An interesting point concerning the “second bite” provision of the Act has arisen in an appeal concerning an enforcement notice directed at the excavation of a trench at a house in Oxfordshire (DCS Number 400-019-599).

The inspector recorded that Section 171B(4)(b) of the Act provides for the taking of “further” enforcement action in respect of any breach of planning control within four years of previous enforcement action (or purported action) being taken in respect of the same breach. This is known as the “second bite” provision.

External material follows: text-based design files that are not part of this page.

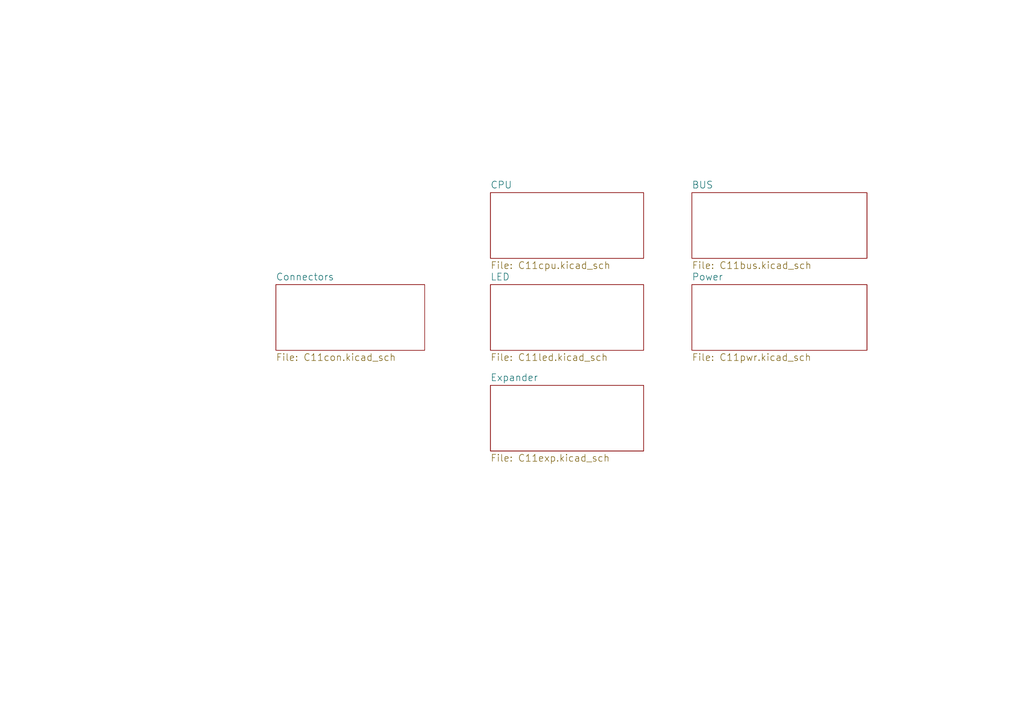
<source format=kicad_sch>
(kicad_sch
	(version 20250114)
	(generator "eeschema")
	(generator_version "9.0")
	(uuid "94a51510-61da-478f-8a9a-9b95a41c0ffd")
	(paper "A4")
	(title_block
		(title "RTB C11 Module")
		(date "2023-10-22")
		(rev "4")
		(company "Frank Schumacher")
		(comment 1 "Powerboard")
	)
	(lib_symbols)
	(sheet
		(at 142.24 55.88)
		(size 44.45 19.05)
		(exclude_from_sim no)
		(in_bom yes)
		(on_board yes)
		(dnp no)
		(fields_autoplaced yes)
		(stroke
			(width 0)
			(type solid)
		)
		(fill
			(color 0 0 0 0.0000)
		)
		(uuid "00000000-0000-0000-0000-00005b6c6b9d")
		(property "Sheetname" "CPU"
			(at 142.24 54.8001 0)
			(effects
				(font
					(size 2.0066 2.0066)
				)
				(justify left bottom)
			)
		)
		(property "Sheetfile" "C11cpu.kicad_sch"
			(at 142.24 75.8092 0)
			(effects
				(font
					(size 2.0066 2.0066)
				)
				(justify left top)
			)
		)
		(instances
			(project "C11"
				(path "/94a51510-61da-478f-8a9a-9b95a41c0ffd"
					(page "3")
				)
			)
		)
	)
	(sheet
		(at 142.24 82.55)
		(size 44.45 19.05)
		(exclude_from_sim no)
		(in_bom yes)
		(on_board yes)
		(dnp no)
		(fields_autoplaced yes)
		(stroke
			(width 0)
			(type solid)
		)
		(fill
			(color 0 0 0 0.0000)
		)
		(uuid "00000000-0000-0000-0000-00005b6d3404")
		(property "Sheetname" "LED"
			(at 142.24 81.4701 0)
			(effects
				(font
					(size 2.0066 2.0066)
				)
				(justify left bottom)
			)
		)
		(property "Sheetfile" "C11led.kicad_sch"
			(at 142.24 102.4792 0)
			(effects
				(font
					(size 2.0066 2.0066)
				)
				(justify left top)
			)
		)
		(instances
			(project "C11"
				(path "/94a51510-61da-478f-8a9a-9b95a41c0ffd"
					(page "4")
				)
			)
		)
	)
	(sheet
		(at 142.24 111.76)
		(size 44.45 19.05)
		(exclude_from_sim no)
		(in_bom yes)
		(on_board yes)
		(dnp no)
		(fields_autoplaced yes)
		(stroke
			(width 0)
			(type solid)
		)
		(fill
			(color 0 0 0 0.0000)
		)
		(uuid "00000000-0000-0000-0000-00005b6d9789")
		(property "Sheetname" "Expander"
			(at 142.24 110.6801 0)
			(effects
				(font
					(size 2.0066 2.0066)
				)
				(justify left bottom)
			)
		)
		(property "Sheetfile" "C11exp.kicad_sch"
			(at 142.24 131.6892 0)
			(effects
				(font
					(size 2.0066 2.0066)
				)
				(justify left top)
			)
		)
		(instances
			(project "C11"
				(path "/94a51510-61da-478f-8a9a-9b95a41c0ffd"
					(page "5")
				)
			)
		)
	)
	(sheet
		(at 80.01 82.55)
		(size 43.18 19.05)
		(exclude_from_sim no)
		(in_bom yes)
		(on_board yes)
		(dnp no)
		(fields_autoplaced yes)
		(stroke
			(width 0)
			(type solid)
		)
		(fill
			(color 0 0 0 0.0000)
		)
		(uuid "00000000-0000-0000-0000-00005b6e0562")
		(property "Sheetname" "Connectors"
			(at 80.01 81.4701 0)
			(effects
				(font
					(size 2.0066 2.0066)
				)
				(justify left bottom)
			)
		)
		(property "Sheetfile" "C11con.kicad_sch"
			(at 80.01 102.4792 0)
			(effects
				(font
					(size 2.0066 2.0066)
				)
				(justify left top)
			)
		)
		(instances
			(project "C11"
				(path "/94a51510-61da-478f-8a9a-9b95a41c0ffd"
					(page "2")
				)
			)
		)
	)
	(sheet
		(at 200.66 55.88)
		(size 50.8 19.05)
		(exclude_from_sim no)
		(in_bom yes)
		(on_board yes)
		(dnp no)
		(fields_autoplaced yes)
		(stroke
			(width 0)
			(type solid)
		)
		(fill
			(color 0 0 0 0.0000)
		)
		(uuid "00000000-0000-0000-0000-00005bbd98c6")
		(property "Sheetname" "BUS"
			(at 200.66 54.8001 0)
			(effects
				(font
					(size 2.0066 2.0066)
				)
				(justify left bottom)
			)
		)
		(property "Sheetfile" "C11bus.kicad_sch"
			(at 200.66 75.8092 0)
			(effects
				(font
					(size 2.0066 2.0066)
				)
				(justify left top)
			)
		)
		(instances
			(project "C11"
				(path "/94a51510-61da-478f-8a9a-9b95a41c0ffd"
					(page "6")
				)
			)
		)
	)
	(sheet
		(at 200.66 82.55)
		(size 50.8 19.05)
		(exclude_from_sim no)
		(in_bom yes)
		(on_board yes)
		(dnp no)
		(fields_autoplaced yes)
		(stroke
			(width 0)
			(type solid)
		)
		(fill
			(color 0 0 0 0.0000)
		)
		(uuid "00000000-0000-0000-0000-00005ca7768a")
		(property "Sheetname" "Power"
			(at 200.66 81.4701 0)
			(effects
				(font
					(size 2.0066 2.0066)
				)
				(justify left bottom)
			)
		)
		(property "Sheetfile" "C11pwr.kicad_sch"
			(at 200.66 102.4792 0)
			(effects
				(font
					(size 2.0066 2.0066)
				)
				(justify left top)
			)
		)
		(instances
			(project "C11"
				(path "/94a51510-61da-478f-8a9a-9b95a41c0ffd"
					(page "7")
				)
			)
		)
	)
	(sheet_instances
		(path "/"
			(page "1")
		)
	)
	(embedded_fonts no)
)

</source>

An enforcement notice had been issued by the council in December 2016 but had subsequently been withdrawn. The council claimed that the appeal notice, which was identical in its terms to the earlier notice, was issued under the “second bite” provisions of Section 171B(4)(b). The appellants disputed that it was a “second bite” notice, since the first notice was not one that had proved to be defective. The reason for its withdrawal, they said, was that it had not been properly served. As such, they argued, the first notice was a nullity and Section 171B(4)(b) would not operate so as to displace the normal four-year period for enforcement which had accrued by the time the second notice was issued.

The inspector found it unclear whether or not the council accepted that there was some defect in service but found it of little consequence as Section 171B(4)(b) engages when enforcement action is “taken”, and Section 171A(2)(a) makes clear that the point at which enforcement action is “taken” is at the “issue” of the notice, not its service. On the “nullity” point, she recorded that the courts (R (oao Lambrou) v SSCLG [2013]) have taken a liberal view as to the meaning of “purported to take enforcement action”. She reasoned that to take a more restrictive view would be to defeat the purpose of Section 171B(4) which is to provide a local planning authority with a further opportunity to enforce in cases where a notice does not run its course because of some defect or for some other reason. She determined that in the appeal case, even if the notice had been found invalid because of some failure in service, the council had nevertheless “purported” to take enforcement action in respect of the breach to which the second notice was directed when applying a liberal interpretation. The second bite provisions would still have been available, she decided.

The inspector concluded that the appeal notice was a “second bite” notice falling within the provisions of Section 171B(4)(b) and that it followed well within a period of four years from the issuing of the first notice. It was therefore not too late to take enforcement action.

There is further information about the second bite provision at section 4.5354 of DCP Online.